At Summit, Cambodia Urges Laos to Delay Dam Construction

At a regional summit in Vietnam on Saturday, Cambodia once again urged Laos to delay construction on a controversial hydropower dam being planned just north of their shared border.

Water Resources Minister Lim Kean Hor briefed reporters at the Phnom Penh International Airport after he returned on Saturday with Prime Minister Hun Sen and other ministers from the second Mekong River Commission Summit in Ho Chi Minh City.

“We asked the Lao side first to study and research the environmental impacts and then to send the results of the research to the member countries of the Mekong River Commission in six months, before it starts to build the dam,” he said.

Laos is planning to build the 256 MW Don Sahong dam across a channel of the Mekong within two km from the Cambodian border.
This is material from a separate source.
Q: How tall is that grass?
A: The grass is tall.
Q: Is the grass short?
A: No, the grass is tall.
Environmentalists and researchers warn that the dam could seriously interfere with fish migration.

The 1995 Mekong River Agreement requires consensus on any dam project along the mainstream Mekong before construction can begin. Cambodia, Thailand and Vietnam all oppose the Don Sahong. But Laos, also a member of the Mekong River Commission, claims the rules do not apply to the Don Sahong because it will cross only one of several channels of the river at that spot.

Mr. Kean Hor did not say whether Laos responded to Cambodia’s renewed call for a delay.

But he said the “main success” of the summit was a declaration approved by all four commission members on Saturday, which included language recommitting them to respect the 1995 Mekong Agreement.

The Ho Chi Minh City Declaration names population growth, increasing demand for food, water and energy and climate change among the region’s main challenges. It also commits the members to conducting a study on the sustainable development of the Mekong, with a focus on the effects of mainstream dams.

But International Rivers, a U.S.-based advocacy group that wants work on the Don Sahong halted until more studies are conducted and fully reviewed, said the commission members were too soft on Laos.

“We are disappointed that leaders did not condemn the current rush of dam building on the Mekong mainstream,” it said in a statement on Saturday.

“The ability to make informed decisions based on sound data and scientific study should be a prerequisite for starting deliberations over whether to build dams on the Mekong River mainstream,” the statement continues.

“Words without actions are meaningless. The Lao government must stop its free reign of Mekong mainstream dam building.”

Cambodia is scheduled to host the next commission summit in 2018.